▶ **Exercise directions**: When a line of the entries contains the word "bước", report that line.

▶ **Record extracts**:
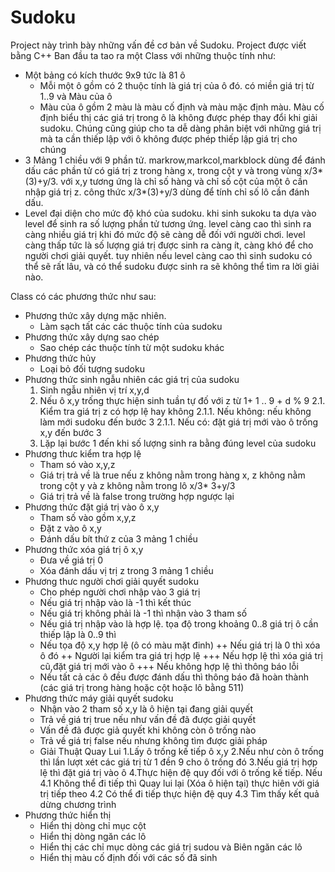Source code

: # Sudoku
Project này trình bày những vấn đề cơ bản về Sudoku. Project được viết bằng C++
Ban đầu ta tao ra một Class với những thuộc tính như:
* Một bảng có kích thước 9x9 tức là 81 ô
  - Mỗi một ô gồm có 2 thuộc tính là giá trị của ô đó. có miền giá trị từ 1..9 và Màu của ô
  + Màu của ô gồm 2 màu là màu cố định và màu mặc định màu. Màu cố định biểu thị các giá trị trong ô là không được phép thay đổi khi giải sudoku. Chúng cũng giúp cho ta dễ dàng phân biệt với những giá trị mà ta cần thiếp lập với ô không được phép thiếp lập giá trị cho chúng
* 3 Mảng 1 chiều với 9 phần tử. markrow,markcol,markblock dùng để đánh dấu các phần tử có giá trị z trong hàng x, trong cột y và trong vùng x/3*(3)+y/3. với x,y tương ứng là chỉ số hàng và chỉ số cột của một ô cần nhập giá trị z. công thức x/3*(3)+y/3 dùng để tính chỉ số lô cần đánh dấu.
* Level đại diện cho mức độ khó của sudoku. khi sinh sukoku ta dựa vào level để sinh ra số lượng phần tử tương ứng. level càng cao thì sinh ra càng nhiều giá trị khi đó mức độ sẽ càng dễ đối với người chơi. level càng thấp tức là số lượng giá trị được sinh ra càng ít, càng khó để cho người chơi giải quyết. tuy nhiên nếu level càng cao thì sinh sudoku có thể sẽ rất lâu, và có thể sudoku được sinh ra sẽ không thể tìm ra lời giải nào.

Class có các phương thức như sau:
* Phương thức xây dựng mặc nhiên. 
    - Làm sạch tất các các thuộc tính của sudoku
* Phương thức xây dựng sao chép
    - Sao chép các thuộc tính từ một sudoku khác
* Phương thức hủy 
    - Loại bỏ đối tượng sudoku
* Phương thức sinh ngẫu nhiên các giá trị của sudoku
  1. Sinh ngẫu nhiên vị trí x,y,d
  2. Nếu ô x,y trống thực hiện sinh tuần tự đố với z từ 1+ 1 .. 9 + d % 9
    2.1. Kiểm tra giá trị z có hợp lệ hay không 
      2.1.1. Nếu không: nếu không làm mới sudoku đến bước 3
      2.1.1. Nếu có: đặt giá trị mới vào ô trống x,y đến bước 3
  3. Lặp lại bước 1 đến khi số lượng sinh ra bằng đúng level của sudoku
* Phương thưc kiểm tra hợp lệ
  - Tham só vào x,y,z 
  - Giá trị trả về là true nếu z không nằm trong hàng x, z không nằm trong cột y và z không nằm trong lô x/3* 3+y/3
  - Giá trị trả về là false trong trường hợp ngược lại
* Phương thức đặt giá trị vào ô x,y
  - Tham số vào gồm x,y,z
  - Đặt z vào ô x,y
  - Đánh dấu bít thứ z của 3 mảng 1 chiều
* Phương thức xóa giá trị ô x,y
  - Đưa về giá trị 0
  - Xóa đánh dấu vị trị z trong 3 mảng 1 chiều
* Phương thưc người chơi giải quyết sudoku
  - Cho phép người chơi nhập vào 3 giá trị
  - Nếu giá trị nhập vào là -1 thì kết thúc
  - Nếu giá trị không phải là -1 thì nhận vào 3 tham số
  - Nếu giá trị nhập vào là hợp lệ. tọa độ trong khoảng 0..8 giá trị ô cần thiếp lập là 0..9 thì 
  + Nếu tọa độ x,y hợp lệ (ô có màu mặt đinh)
  ++ Nếu giá trị là 0 thì xóa ô đó
  ++ Người lại kiểm tra giá trị hợp lệ
  +++ Nếu hợp lệ thì xóa giá trị cũ,đặt giá trị mới vào ô
  +++ Nếu không hợp lệ thì thông báo lỗi 
  - Nếu tất cả các ô đều được đánh dấu thì thông báo đã hoàn thành (các giá trị trong hàng hoặc cột hoặc lô bằng 511)
* Phương thức máy giải quyết sudoku
  - Nhận vào 2 tham số x,y là ô hiện tại đang giải quyết
  - Trả về giá trị true nếu như vấn đề đã được giải quyết
  - Vấn đề đã được giả quyết khi không còn ô trống nào
  - Trả về giá trị false nếu nhưng không tìm được giải pháp
  - Giải Thuật Quay Lui
    1.Lấy ô trống kế tiếp ô x,y
    2.Nếu như còn ô trống thì lần lượt xét các giá trị từ 1 đền 9 cho ô trống đó
    3.Nếu giá trị hợp lệ thì đặt giá trị vào ô
    4.Thực hiện đệ quy đối với ô trống kế tiếp. Nếu
    4.1 Không thể đi tiếp thì Quay lui lại (Xóa ô hiện tại) thực hiên với giá trị tiếp theo
    4.2 Có thể đi tiếp thực hiện đệ quy
    4.3 Tìm thấy kết quả dừng chương trình
* Phương thức hiển thị
  - Hiển thị dòng chỉ mục cột
  - Hiển thị dòng ngăn các lô
  - Hiển thị các chỉ mục dòng các giá trị sudou và Biên ngăn các lô
  - Hiển thị màu cố định đối với các số đã sinh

▶ **Response area**:
      2.1.1. Nếu không: nếu không làm mới sudoku đến bước 3
      2.1.1. Nếu có: đặt giá trị mới vào ô trống x,y đến bước 3
  3. Lặp lại bước 1 đến khi số lượng sinh ra bằng đúng level của sudoku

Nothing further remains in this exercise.